Instructions for the task >> Copy the lines below exactly, starting at the line that contains "right ankle: (744, 620)" and stopping after the last line, and include no other lines.
:: Entries supplied ::
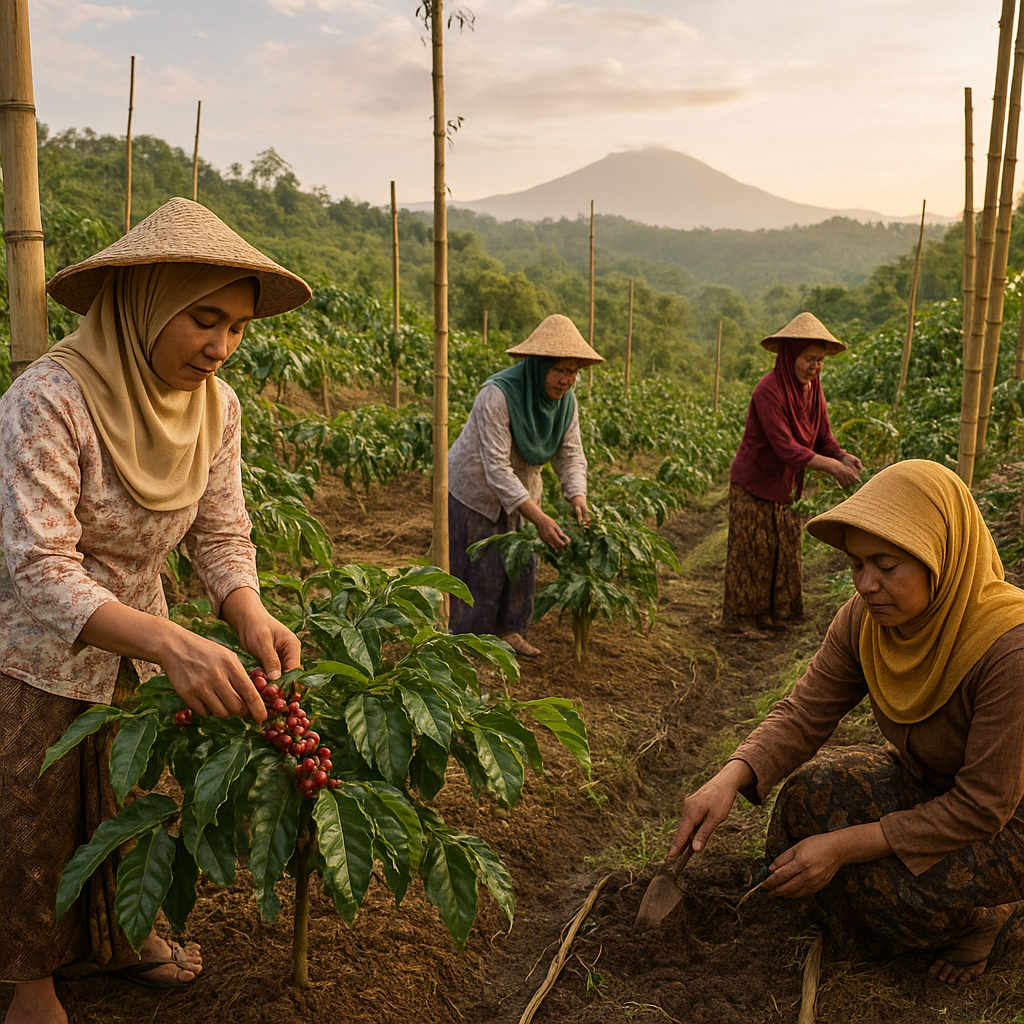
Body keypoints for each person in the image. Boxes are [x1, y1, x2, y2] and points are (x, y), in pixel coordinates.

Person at [0, 198, 313, 1024]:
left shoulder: (218, 408)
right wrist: (168, 641)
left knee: (131, 797)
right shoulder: (49, 400)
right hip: (35, 647)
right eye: (202, 320)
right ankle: (30, 984)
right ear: (143, 308)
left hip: (142, 638)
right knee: (34, 811)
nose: (221, 348)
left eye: (239, 328)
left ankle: (126, 933)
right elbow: (37, 566)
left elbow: (220, 530)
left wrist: (245, 609)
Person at [671, 459, 1024, 986]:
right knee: (805, 799)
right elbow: (803, 714)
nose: (866, 584)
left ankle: (990, 917)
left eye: (886, 565)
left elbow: (982, 807)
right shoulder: (865, 621)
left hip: (1006, 822)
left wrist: (841, 846)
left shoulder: (1008, 650)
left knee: (883, 896)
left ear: (943, 558)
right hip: (929, 786)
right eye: (858, 565)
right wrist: (730, 776)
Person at [448, 314, 603, 658]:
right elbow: (497, 469)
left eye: (573, 371)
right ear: (538, 367)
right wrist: (540, 518)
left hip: (523, 493)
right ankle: (469, 644)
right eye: (559, 370)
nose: (567, 380)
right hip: (476, 492)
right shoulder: (497, 395)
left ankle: (511, 633)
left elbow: (571, 454)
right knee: (481, 570)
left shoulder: (565, 404)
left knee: (521, 567)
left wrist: (577, 494)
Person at [722, 312, 862, 635]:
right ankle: (744, 620)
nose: (815, 367)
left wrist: (841, 455)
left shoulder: (813, 389)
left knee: (782, 550)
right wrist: (831, 467)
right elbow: (785, 448)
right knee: (753, 553)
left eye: (820, 360)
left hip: (786, 487)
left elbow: (822, 435)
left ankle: (774, 615)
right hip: (754, 483)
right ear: (790, 356)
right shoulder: (768, 391)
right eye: (809, 359)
:::
Exercise answer >>
right ankle: (744, 620)
nose: (815, 367)
left wrist: (841, 455)
left shoulder: (813, 389)
left knee: (782, 550)
right wrist: (831, 467)
right elbow: (785, 448)
right knee: (753, 553)
left eye: (820, 360)
left hip: (786, 487)
left elbow: (822, 435)
left ankle: (774, 615)
right hip: (754, 483)
right ear: (790, 356)
right shoulder: (768, 391)
right eye: (809, 359)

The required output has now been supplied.